Europe 1 : La schizophrénie : quelle prise en charge ?

01/11/2018 Olivier DELACROIX : « La schizophrénie : quelle prise en charge ? »

Émission à ré-écouter en cliquant sur le lien :

http://www.europe1.fr/emissions/partageons-nos-experiences-de-vie-avec-olivier-delacroix

Atteint de schizophrénie dès l’âge de 13 ans, Florent est devenu aide-soignant dans l’établissement psychiatrique où il a été hospitalisé. Au micro d’Olivier Delacroix, il veut rappeler, à travers le récit de son parcours, que cette maladie n’est pas irréversible.
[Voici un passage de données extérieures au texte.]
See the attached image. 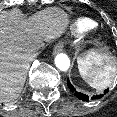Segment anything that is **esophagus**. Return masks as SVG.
Listing matches in <instances>:
<instances>
[{
  "label": "esophagus",
  "instance_id": "1",
  "mask_svg": "<svg viewBox=\"0 0 117 117\" xmlns=\"http://www.w3.org/2000/svg\"><path fill=\"white\" fill-rule=\"evenodd\" d=\"M63 48H64V44L62 42H59L54 46L53 53L57 54V53L61 52L63 50Z\"/></svg>",
  "mask_w": 117,
  "mask_h": 117
}]
</instances>
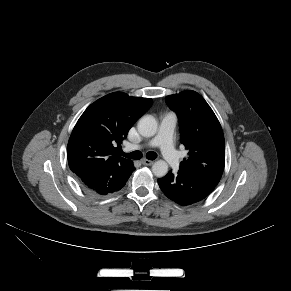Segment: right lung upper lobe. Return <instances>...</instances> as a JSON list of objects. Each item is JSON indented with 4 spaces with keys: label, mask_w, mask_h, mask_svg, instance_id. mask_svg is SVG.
Returning a JSON list of instances; mask_svg holds the SVG:
<instances>
[{
    "label": "right lung upper lobe",
    "mask_w": 291,
    "mask_h": 291,
    "mask_svg": "<svg viewBox=\"0 0 291 291\" xmlns=\"http://www.w3.org/2000/svg\"><path fill=\"white\" fill-rule=\"evenodd\" d=\"M152 99L108 94L91 104L77 121L67 146L71 171L78 177L101 166H130L132 161L117 156L116 146L133 124L151 107Z\"/></svg>",
    "instance_id": "cb5924a9"
}]
</instances>
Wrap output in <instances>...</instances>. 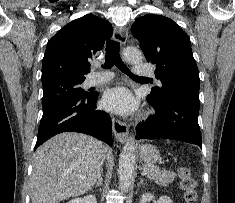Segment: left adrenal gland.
<instances>
[{
	"mask_svg": "<svg viewBox=\"0 0 235 203\" xmlns=\"http://www.w3.org/2000/svg\"><path fill=\"white\" fill-rule=\"evenodd\" d=\"M143 184H145L144 180H143V178H140V182L138 183V186L143 185Z\"/></svg>",
	"mask_w": 235,
	"mask_h": 203,
	"instance_id": "left-adrenal-gland-1",
	"label": "left adrenal gland"
}]
</instances>
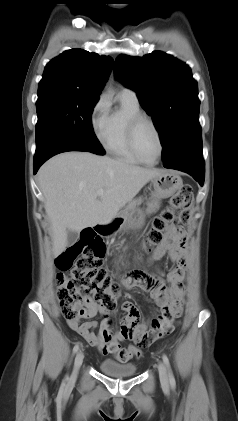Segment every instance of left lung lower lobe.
<instances>
[{
  "label": "left lung lower lobe",
  "mask_w": 238,
  "mask_h": 421,
  "mask_svg": "<svg viewBox=\"0 0 238 421\" xmlns=\"http://www.w3.org/2000/svg\"><path fill=\"white\" fill-rule=\"evenodd\" d=\"M164 167L184 171L193 176L203 186L205 166L202 150V135L196 136L185 143L164 162Z\"/></svg>",
  "instance_id": "left-lung-lower-lobe-1"
}]
</instances>
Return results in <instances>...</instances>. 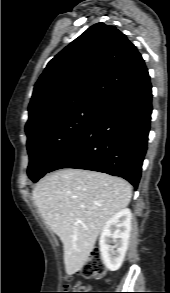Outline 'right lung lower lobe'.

Commentaires du Pr Fabrice Berna :

La schizophrénie, « une tempête neuro-biologique »

Les premiers symptômes de la schizophrénie se manifestent généralement pendant l’adolescence. À cette période le cerveau est en pleine maturation, et se trouve dans un moment de fragilité. Des bouleversements dans sa chimie peuvent avoir des conséquences importantes sur la perception du monde extérieur. « Le modèle le plus classique, pour expliquer que des hallucinations apparaissent, est de considérer que, dans certaines régions du cerveau, il y une tempête neuro-biologique », explique au micro d’Olivier Delacroix, sur Europe 1, le professeur Fabrice Berna, responsable du Centre expert schizophrénie de Strasbourg. « Une augmentation des secrétions de dopamine expliquent que des perceptions anormales et des distorsions apparaissent. »

Pas une fatalité

Pour le professeur Fabrice Berna, il est essentiel de tordre le cou aux nombreux préjugés qui entourent cette pathologie mentale. Il tient ainsi à rappeler que la schizophrénie n’est pas irréversible, ni incompatible avec une vie normale. « C’est une maladie qui se soigne, il est important de le préciser. Ce n’est pas une maladie chronique avec laquelle on évolue toute sa vie sans aucun traitement », insiste Fabrice Berna. Les médicaments sont plutôt efficaces en ce qui concerne les symptômes les plus bruyants, c’est-à-dire les hallucinations et les idées bizarres.

« Mais il y a d’autres types de symptômes, plus difficiles à soigner, qui nécessitent d’autres types de thérapeutique : des personnes qui se retirent de la société et qui ont du mal à se motiver, à organiser leur pensée pour mener une action à bien, qui se plaignent aussi de difficultés cognitives », signale notre spécialiste. « Ce pan se traite davantage par des approches de réhabilitation psycho-sociales », soit un accompagnement psychologique plus ou moins lourd et plus ou moins long selon les cas.